=== TEXTE À EXAMINER ===
◇ ◇ ◇
La Knesset a voté en pré-lecture la proposition de loi dite « Facebook » qui aura pour vocation à obliger les responsables de réseaux sociaux et sites internet à agir sous 48 heures afin de faire disparaître les messages d’incitation au terrorisme.

Evidemment, la proposition mérite d’être travaillée afin de pouvoir définir les types de messages et les contenus qui devraient être effacés afin de ne pas tomber dans les travers d’un principe de précaution qui aboutirait à une police des réseaux sociaux qui réduirait la liberté dont jouissent les membres.

Cette proposition de loi déposée et portée par la députée Ravital Souid, du parti de centre gauche Le camp Sioniste, a été adoptée à une écrasante majorité et vise donc à faire porter sur les réseaux sociaux, Facebook et Twitter en particulier, une responsabilité s’apparentant à celle d’un éditeur de contenu ou celle d’un hébergeur, sous peine d’une amende de 300 000 NIS.
◇ ◇ ◇
=== ENTRÉES FOURNIES ===

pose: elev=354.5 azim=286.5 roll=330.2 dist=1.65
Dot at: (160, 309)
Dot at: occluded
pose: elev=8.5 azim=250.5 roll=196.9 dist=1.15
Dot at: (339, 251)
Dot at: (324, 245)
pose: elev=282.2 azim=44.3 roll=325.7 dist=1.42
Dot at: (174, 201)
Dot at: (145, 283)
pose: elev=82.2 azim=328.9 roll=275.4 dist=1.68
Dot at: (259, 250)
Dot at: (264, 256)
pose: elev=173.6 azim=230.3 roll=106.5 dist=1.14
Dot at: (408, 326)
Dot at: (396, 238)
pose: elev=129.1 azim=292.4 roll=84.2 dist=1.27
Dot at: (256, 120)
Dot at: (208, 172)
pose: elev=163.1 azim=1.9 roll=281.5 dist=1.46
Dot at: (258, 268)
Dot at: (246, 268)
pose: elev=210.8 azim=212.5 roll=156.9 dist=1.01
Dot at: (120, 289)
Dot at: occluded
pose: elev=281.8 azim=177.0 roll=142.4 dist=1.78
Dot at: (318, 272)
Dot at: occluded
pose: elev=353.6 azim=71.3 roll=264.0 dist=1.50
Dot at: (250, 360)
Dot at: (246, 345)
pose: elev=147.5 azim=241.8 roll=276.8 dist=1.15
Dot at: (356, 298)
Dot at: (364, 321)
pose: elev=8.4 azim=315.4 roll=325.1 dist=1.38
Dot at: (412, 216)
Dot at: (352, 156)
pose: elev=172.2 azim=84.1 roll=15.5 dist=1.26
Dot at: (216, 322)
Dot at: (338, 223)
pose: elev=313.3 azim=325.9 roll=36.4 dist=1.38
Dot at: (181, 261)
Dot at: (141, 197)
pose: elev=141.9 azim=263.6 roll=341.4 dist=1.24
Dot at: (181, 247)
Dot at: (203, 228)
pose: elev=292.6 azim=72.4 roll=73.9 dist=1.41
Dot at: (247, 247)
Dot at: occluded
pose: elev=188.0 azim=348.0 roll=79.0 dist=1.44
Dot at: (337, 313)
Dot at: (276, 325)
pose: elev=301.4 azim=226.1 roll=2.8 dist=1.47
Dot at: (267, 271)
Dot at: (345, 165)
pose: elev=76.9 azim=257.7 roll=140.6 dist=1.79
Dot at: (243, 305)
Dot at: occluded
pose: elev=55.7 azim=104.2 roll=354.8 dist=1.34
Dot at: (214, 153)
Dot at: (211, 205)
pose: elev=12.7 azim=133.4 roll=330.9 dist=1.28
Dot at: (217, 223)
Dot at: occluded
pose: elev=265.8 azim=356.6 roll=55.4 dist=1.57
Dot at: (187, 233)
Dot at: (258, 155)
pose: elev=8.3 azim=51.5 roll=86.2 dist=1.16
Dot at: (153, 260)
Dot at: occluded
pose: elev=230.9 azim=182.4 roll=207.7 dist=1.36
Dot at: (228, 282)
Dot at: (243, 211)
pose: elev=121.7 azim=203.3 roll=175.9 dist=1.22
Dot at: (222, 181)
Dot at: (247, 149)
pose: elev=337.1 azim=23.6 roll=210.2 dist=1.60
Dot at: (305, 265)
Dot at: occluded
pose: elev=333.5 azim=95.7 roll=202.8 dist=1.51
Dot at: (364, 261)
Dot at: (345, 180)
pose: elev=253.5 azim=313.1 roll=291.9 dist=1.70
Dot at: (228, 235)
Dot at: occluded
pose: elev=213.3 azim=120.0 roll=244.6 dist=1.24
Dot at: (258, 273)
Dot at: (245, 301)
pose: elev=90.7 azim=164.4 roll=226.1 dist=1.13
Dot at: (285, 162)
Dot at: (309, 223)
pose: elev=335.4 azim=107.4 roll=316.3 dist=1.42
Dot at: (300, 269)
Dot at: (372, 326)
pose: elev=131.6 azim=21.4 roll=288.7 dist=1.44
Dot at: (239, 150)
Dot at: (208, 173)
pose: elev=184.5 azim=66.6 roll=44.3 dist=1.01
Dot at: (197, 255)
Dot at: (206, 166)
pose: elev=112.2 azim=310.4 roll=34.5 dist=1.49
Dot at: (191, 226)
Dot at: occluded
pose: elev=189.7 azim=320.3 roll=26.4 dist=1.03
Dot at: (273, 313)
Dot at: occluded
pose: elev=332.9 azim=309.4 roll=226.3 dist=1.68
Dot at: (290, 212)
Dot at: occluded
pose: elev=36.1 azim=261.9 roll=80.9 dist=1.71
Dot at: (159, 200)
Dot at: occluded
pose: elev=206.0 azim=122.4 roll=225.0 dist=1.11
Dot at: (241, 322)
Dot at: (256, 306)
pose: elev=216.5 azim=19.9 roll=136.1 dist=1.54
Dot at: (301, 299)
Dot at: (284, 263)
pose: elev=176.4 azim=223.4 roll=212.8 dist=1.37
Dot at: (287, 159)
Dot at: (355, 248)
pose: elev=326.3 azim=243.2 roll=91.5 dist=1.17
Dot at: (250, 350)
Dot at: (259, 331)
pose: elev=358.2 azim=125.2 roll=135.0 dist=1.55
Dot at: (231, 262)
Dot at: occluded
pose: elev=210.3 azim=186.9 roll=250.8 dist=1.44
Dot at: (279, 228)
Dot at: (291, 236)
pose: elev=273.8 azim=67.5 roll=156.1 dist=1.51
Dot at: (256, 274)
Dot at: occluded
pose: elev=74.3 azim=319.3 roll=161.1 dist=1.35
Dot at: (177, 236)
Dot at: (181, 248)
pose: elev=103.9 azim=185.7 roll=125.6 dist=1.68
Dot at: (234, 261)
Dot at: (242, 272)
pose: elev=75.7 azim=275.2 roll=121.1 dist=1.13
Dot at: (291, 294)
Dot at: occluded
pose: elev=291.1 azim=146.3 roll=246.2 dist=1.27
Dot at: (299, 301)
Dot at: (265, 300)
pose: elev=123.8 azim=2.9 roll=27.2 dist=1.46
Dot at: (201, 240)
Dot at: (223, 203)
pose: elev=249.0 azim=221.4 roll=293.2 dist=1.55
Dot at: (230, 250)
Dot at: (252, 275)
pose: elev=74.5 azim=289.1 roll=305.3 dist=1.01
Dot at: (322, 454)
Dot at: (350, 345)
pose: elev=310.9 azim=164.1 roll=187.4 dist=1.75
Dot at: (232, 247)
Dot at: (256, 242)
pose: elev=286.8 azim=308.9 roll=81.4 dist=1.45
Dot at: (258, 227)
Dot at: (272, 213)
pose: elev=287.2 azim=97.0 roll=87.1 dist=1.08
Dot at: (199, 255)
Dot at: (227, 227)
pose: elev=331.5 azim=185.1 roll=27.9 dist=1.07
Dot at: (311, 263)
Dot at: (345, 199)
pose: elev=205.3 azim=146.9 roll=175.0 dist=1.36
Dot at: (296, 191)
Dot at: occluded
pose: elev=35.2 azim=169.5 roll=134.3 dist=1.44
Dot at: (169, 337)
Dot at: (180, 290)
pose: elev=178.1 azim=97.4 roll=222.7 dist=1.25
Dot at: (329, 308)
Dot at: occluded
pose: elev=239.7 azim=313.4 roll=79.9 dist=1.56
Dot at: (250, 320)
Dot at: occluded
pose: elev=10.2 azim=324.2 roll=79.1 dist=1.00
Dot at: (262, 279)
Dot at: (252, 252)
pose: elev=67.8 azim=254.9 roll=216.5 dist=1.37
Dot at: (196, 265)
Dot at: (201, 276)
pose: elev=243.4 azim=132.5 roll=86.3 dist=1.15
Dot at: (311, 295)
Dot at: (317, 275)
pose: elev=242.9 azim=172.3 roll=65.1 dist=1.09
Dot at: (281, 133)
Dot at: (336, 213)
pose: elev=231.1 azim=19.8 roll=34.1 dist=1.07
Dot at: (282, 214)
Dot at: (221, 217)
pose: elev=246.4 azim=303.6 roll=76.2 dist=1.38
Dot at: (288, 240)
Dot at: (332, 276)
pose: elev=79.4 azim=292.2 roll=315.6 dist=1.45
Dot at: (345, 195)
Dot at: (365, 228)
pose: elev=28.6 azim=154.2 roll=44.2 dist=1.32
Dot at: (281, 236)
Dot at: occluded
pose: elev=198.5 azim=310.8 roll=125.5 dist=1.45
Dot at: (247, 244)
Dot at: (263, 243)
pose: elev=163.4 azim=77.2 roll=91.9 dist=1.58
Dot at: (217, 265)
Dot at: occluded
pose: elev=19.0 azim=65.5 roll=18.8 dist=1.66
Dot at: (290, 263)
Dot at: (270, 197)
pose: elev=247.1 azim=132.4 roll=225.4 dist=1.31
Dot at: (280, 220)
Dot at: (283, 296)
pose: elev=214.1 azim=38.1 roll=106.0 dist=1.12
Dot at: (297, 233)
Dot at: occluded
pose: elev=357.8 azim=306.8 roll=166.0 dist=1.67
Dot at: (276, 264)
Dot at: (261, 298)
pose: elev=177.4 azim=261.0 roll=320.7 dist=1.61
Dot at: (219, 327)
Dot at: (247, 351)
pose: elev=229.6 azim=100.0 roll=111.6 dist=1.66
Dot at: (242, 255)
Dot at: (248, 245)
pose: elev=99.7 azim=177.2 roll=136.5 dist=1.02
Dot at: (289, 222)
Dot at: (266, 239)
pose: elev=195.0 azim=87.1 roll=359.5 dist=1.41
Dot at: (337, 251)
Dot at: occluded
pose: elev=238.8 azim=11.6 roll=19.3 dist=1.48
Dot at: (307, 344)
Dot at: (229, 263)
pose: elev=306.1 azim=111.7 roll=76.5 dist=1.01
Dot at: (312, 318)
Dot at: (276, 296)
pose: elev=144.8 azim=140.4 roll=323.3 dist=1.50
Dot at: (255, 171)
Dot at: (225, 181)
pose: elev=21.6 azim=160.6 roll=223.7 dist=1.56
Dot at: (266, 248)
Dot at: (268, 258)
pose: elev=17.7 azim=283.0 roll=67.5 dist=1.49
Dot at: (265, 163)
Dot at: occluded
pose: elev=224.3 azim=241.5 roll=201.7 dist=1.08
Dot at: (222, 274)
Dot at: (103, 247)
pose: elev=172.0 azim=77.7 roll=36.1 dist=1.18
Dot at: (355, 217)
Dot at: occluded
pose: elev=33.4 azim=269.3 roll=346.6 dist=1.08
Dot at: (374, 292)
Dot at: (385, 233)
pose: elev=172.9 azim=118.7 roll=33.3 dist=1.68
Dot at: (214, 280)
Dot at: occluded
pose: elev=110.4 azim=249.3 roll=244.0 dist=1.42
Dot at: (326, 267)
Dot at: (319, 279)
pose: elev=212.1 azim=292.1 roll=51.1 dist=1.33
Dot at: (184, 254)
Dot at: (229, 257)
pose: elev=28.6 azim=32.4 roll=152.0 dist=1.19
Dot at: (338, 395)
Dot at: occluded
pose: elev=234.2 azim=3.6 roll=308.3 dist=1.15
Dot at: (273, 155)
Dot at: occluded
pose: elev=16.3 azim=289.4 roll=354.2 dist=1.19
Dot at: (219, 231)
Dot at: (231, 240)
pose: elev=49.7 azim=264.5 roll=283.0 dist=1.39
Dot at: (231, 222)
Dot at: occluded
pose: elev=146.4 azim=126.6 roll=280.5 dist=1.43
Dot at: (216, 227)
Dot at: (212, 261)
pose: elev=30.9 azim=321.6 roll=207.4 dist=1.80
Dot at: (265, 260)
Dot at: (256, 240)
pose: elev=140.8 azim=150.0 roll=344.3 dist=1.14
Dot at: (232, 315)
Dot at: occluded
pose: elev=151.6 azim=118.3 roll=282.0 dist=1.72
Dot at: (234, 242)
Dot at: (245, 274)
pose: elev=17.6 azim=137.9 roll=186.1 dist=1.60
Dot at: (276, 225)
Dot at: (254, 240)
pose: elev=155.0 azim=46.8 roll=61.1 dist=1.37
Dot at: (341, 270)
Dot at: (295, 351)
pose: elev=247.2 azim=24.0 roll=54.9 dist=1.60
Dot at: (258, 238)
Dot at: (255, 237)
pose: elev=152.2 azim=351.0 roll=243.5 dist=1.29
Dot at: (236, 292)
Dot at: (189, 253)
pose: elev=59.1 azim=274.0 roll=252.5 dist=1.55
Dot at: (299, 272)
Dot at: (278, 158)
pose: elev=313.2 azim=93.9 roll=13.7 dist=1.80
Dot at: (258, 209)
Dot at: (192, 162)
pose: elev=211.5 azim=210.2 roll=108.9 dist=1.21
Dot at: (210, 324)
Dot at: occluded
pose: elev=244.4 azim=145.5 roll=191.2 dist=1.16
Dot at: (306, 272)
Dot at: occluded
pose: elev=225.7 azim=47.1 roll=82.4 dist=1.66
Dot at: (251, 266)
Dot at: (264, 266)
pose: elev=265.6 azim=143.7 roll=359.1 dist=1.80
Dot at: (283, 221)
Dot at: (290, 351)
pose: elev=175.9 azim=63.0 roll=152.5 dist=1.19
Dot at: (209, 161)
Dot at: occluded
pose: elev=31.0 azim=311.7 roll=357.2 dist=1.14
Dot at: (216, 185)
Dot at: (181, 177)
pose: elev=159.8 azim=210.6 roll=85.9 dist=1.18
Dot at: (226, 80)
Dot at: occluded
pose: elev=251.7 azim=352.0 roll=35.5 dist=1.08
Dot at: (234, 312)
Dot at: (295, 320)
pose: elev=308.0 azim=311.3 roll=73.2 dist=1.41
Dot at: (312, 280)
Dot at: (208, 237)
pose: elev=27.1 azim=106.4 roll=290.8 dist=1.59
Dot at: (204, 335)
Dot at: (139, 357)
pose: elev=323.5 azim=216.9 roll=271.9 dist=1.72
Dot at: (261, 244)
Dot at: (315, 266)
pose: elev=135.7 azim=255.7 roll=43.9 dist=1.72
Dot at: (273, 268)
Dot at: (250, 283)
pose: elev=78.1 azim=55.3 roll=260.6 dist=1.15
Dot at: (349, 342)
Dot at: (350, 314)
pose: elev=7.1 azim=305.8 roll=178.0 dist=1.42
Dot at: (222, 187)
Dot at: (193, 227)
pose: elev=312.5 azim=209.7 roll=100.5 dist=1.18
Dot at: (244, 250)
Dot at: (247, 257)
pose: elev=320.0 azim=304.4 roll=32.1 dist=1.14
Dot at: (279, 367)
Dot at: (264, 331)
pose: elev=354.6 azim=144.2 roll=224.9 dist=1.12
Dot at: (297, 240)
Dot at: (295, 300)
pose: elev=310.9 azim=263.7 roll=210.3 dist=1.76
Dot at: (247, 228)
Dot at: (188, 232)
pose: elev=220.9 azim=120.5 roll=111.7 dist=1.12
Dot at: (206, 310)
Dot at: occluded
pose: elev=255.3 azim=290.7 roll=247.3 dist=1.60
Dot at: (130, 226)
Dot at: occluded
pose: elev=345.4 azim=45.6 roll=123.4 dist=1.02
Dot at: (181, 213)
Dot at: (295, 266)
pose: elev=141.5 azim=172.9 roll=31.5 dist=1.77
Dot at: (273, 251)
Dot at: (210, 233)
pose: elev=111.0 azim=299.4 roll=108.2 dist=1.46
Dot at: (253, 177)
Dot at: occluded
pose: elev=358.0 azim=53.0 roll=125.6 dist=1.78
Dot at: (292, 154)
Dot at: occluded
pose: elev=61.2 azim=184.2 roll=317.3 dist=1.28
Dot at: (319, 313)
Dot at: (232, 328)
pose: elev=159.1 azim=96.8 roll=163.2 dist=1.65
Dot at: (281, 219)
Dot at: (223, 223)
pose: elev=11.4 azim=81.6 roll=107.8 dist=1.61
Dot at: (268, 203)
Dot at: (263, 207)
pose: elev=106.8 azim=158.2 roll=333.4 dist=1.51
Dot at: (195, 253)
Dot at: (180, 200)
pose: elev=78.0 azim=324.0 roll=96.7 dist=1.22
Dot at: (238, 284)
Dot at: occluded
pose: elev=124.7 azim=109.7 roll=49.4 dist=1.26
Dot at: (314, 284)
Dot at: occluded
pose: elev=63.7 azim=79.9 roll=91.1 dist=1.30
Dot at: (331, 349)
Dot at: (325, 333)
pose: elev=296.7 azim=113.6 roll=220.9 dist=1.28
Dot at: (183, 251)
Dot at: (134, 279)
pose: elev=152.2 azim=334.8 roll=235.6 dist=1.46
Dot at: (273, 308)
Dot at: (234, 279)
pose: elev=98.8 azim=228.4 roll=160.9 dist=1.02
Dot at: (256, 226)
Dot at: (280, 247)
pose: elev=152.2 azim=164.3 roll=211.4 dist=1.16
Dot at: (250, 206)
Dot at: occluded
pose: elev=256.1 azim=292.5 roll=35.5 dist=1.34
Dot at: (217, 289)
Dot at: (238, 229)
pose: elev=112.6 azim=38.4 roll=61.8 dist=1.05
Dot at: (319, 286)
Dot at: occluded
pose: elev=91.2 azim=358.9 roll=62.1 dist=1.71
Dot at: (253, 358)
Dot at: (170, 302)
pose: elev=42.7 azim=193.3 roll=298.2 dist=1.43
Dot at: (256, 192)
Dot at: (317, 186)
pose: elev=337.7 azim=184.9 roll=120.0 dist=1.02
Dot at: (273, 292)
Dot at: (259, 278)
◇ ◇ ◇
=== EXERCICES ===
(a) Selon le texte sur la loi « Facebook », quelle amende encourent les réseaux sociaux ?
(b) Recopiez, s'il vous plaît, le texte sur la loi « Facebook », depuis « La Knesset a » jusqu'à « d’incitation au terrorisme. ».

=== CORRIGÉ ===
(a) Une amende de 300 000 NIS.

(b)
La Knesset a voté en pré-lecture la proposition de loi dite « Facebook » qui aura pour vocation à obliger les responsables de réseaux sociaux et sites internet à agir sous 48 heures afin de faire disparaître les messages d’incitation au terrorisme.